Exercise instructions: Your answer must consist of the records below, reproduced exactly, with every picture removed.

Exercise data:
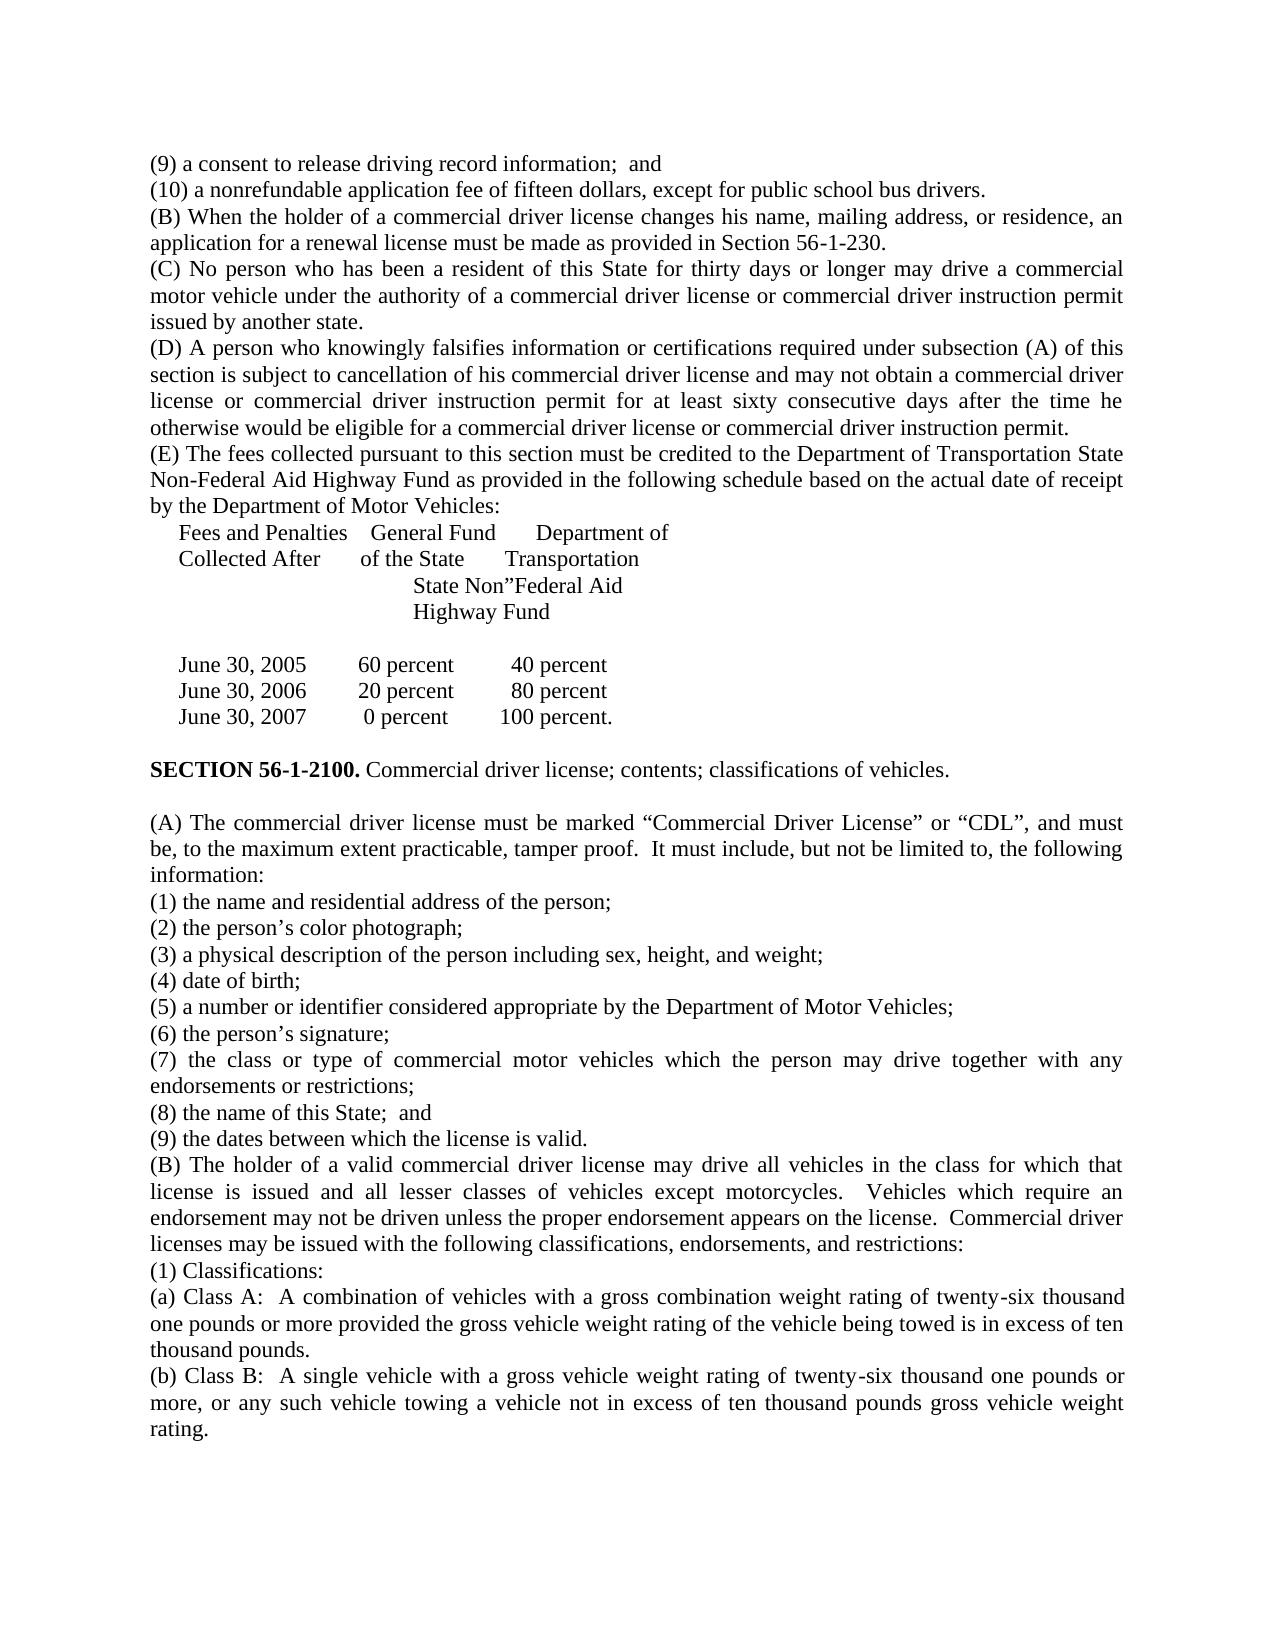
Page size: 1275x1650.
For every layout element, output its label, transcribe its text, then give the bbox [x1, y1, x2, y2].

text (10) a nonrefundable application fee of fifteen dollars, except for public school bus drivers. [150, 176, 1125, 203]
text (5) a number or identifier considered appropriate by the Department of Motor Vehicles; [150, 993, 1125, 1020]
text (C) No person who has been a resident of this State for thirty days or longer may drive a commercial motor vehicle under the authority of a commercial driver license or commercial driver instruction permit issued by another state. [150, 255, 1125, 334]
text SECTION 56-1-2100. Commercial driver license; contents; classifications of vehicles. [150, 756, 1125, 782]
text (a) Class A: A combination of vehicles with a gross combination weight rating of twenty-six thousand one pounds or more provided the gross vehicle weight rating of the vehicle being towed is in excess of ten thousand pounds. [150, 1283, 1125, 1362]
text (B) The holder of a valid commercial driver license may drive all vehicles in the class for which that license is issued and all lesser classes of vehicles except motorcycles. Vehicles which require an endorsement may not be driven unless the proper endorsement appears on the license. Commercial driver licenses may be issued with the following classifications, endorsements, and restrictions: [150, 1151, 1125, 1257]
text (D) A person who knowingly falsifies information or certifications required under subsection (A) of this section is subject to cancellation of his commercial driver license and may not obtain a commercial driver license or commercial driver instruction permit for at least sixty consecutive days after the time he otherwise would be eligible for a commercial driver license or commercial driver instruction permit. [150, 334, 1125, 440]
text State Non”Federal Aid [150, 572, 1125, 598]
text (9) the dates between which the license is valid. [150, 1125, 1125, 1151]
text Highway Fund [150, 598, 1125, 624]
text (1) the name and residential address of the person; [150, 888, 1125, 914]
text (2) the person’s color photograph; [150, 914, 1125, 941]
text (A) The commercial driver license must be marked “Commercial Driver License” or “CDL”, and must be, to the maximum extent practicable, tamper proof. It must include, but not be limited to, the following information: [150, 809, 1125, 888]
text (7) the class or type of commercial motor vehicles which the person may drive together with any endorsements or restrictions; [150, 1046, 1125, 1099]
text (6) the person’s signature; [150, 1020, 1125, 1046]
text (4) date of birth; [150, 967, 1125, 993]
text June 30, 2007 0 percent 100 percent. [150, 703, 1125, 730]
text Fees and Penalties General Fund Department of [150, 519, 1125, 545]
text (9) a consent to release driving record information; and [150, 150, 1125, 176]
text (8) the name of this State; and [150, 1099, 1125, 1125]
text (1) Classifications: [150, 1257, 1125, 1283]
text (B) When the holder of a commercial driver license changes his name, mailing address, or residence, an application for a renewal license must be made as provided in Section 56-1-230. [150, 203, 1125, 255]
text June 30, 2005 60 percent 40 percent [150, 651, 1125, 677]
text (3) a physical description of the person including sex, height, and weight; [150, 941, 1125, 967]
text Collected After of the State Transportation [150, 545, 1125, 572]
text (E) The fees collected pursuant to this section must be credited to the Department of Transportation State Non-Federal Aid Highway Fund as provided in the following schedule based on the actual date of receipt by the Department of Motor Vehicles: [150, 440, 1125, 519]
text (b) Class B: A single vehicle with a gross vehicle weight rating of twenty-six thousand one pounds or more, or any such vehicle towing a vehicle not in excess of ten thousand pounds gross vehicle weight rating. [150, 1362, 1125, 1441]
text June 30, 2006 20 percent 80 percent [150, 677, 1125, 703]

Answer for this exercise:
Page size: 1275x1650.
For every layout element, output its label, transcribe its text, then give the bbox [x1, y1, x2, y2].

text (10) a nonrefundable application fee of fifteen dollars, except for public school bus drivers. [150, 176, 1125, 203]
text (5) a number or identifier considered appropriate by the Department of Motor Vehicles; [150, 993, 1125, 1020]
text (C) No person who has been a resident of this State for thirty days or longer may drive a commercial motor vehicle under the authority of a commercial driver license or commercial driver instruction permit issued by another state. [150, 255, 1125, 334]
text SECTION 56-1-2100. Commercial driver license; contents; classifications of vehicles. [150, 756, 1125, 782]
text (a) Class A: A combination of vehicles with a gross combination weight rating of twenty-six thousand one pounds or more provided the gross vehicle weight rating of the vehicle being towed is in excess of ten thousand pounds. [150, 1283, 1125, 1362]
text (B) The holder of a valid commercial driver license may drive all vehicles in the class for which that license is issued and all lesser classes of vehicles except motorcycles. Vehicles which require an endorsement may not be driven unless the proper endorsement appears on the license. Commercial driver licenses may be issued with the following classifications, endorsements, and restrictions: [150, 1151, 1125, 1257]
text (D) A person who knowingly falsifies information or certifications required under subsection (A) of this section is subject to cancellation of his commercial driver license and may not obtain a commercial driver license or commercial driver instruction permit for at least sixty consecutive days after the time he otherwise would be eligible for a commercial driver license or commercial driver instruction permit. [150, 334, 1125, 440]
text State Non”Federal Aid [150, 572, 1125, 598]
text (9) the dates between which the license is valid. [150, 1125, 1125, 1151]
text Highway Fund [150, 598, 1125, 624]
text (1) the name and residential address of the person; [150, 888, 1125, 914]
text (2) the person’s color photograph; [150, 914, 1125, 941]
text (A) The commercial driver license must be marked “Commercial Driver License” or “CDL”, and must be, to the maximum extent practicable, tamper proof. It must include, but not be limited to, the following information: [150, 809, 1125, 888]
text (7) the class or type of commercial motor vehicles which the person may drive together with any endorsements or restrictions; [150, 1046, 1125, 1099]
text (6) the person’s signature; [150, 1020, 1125, 1046]
text (4) date of birth; [150, 967, 1125, 993]
text June 30, 2007 0 percent 100 percent. [150, 703, 1125, 730]
text Fees and Penalties General Fund Department of [150, 519, 1125, 545]
text (9) a consent to release driving record information; and [150, 150, 1125, 176]
text (8) the name of this State; and [150, 1099, 1125, 1125]
text (1) Classifications: [150, 1257, 1125, 1283]
text (B) When the holder of a commercial driver license changes his name, mailing address, or residence, an application for a renewal license must be made as provided in Section 56-1-230. [150, 203, 1125, 255]
text June 30, 2005 60 percent 40 percent [150, 651, 1125, 677]
text (3) a physical description of the person including sex, height, and weight; [150, 941, 1125, 967]
text Collected After of the State Transportation [150, 545, 1125, 572]
text (E) The fees collected pursuant to this section must be credited to the Department of Transportation State Non-Federal Aid Highway Fund as provided in the following schedule based on the actual date of receipt by the Department of Motor Vehicles: [150, 440, 1125, 519]
text (b) Class B: A single vehicle with a gross vehicle weight rating of twenty-six thousand one pounds or more, or any such vehicle towing a vehicle not in excess of ten thousand pounds gross vehicle weight rating. [150, 1362, 1125, 1441]
text June 30, 2006 20 percent 80 percent [150, 677, 1125, 703]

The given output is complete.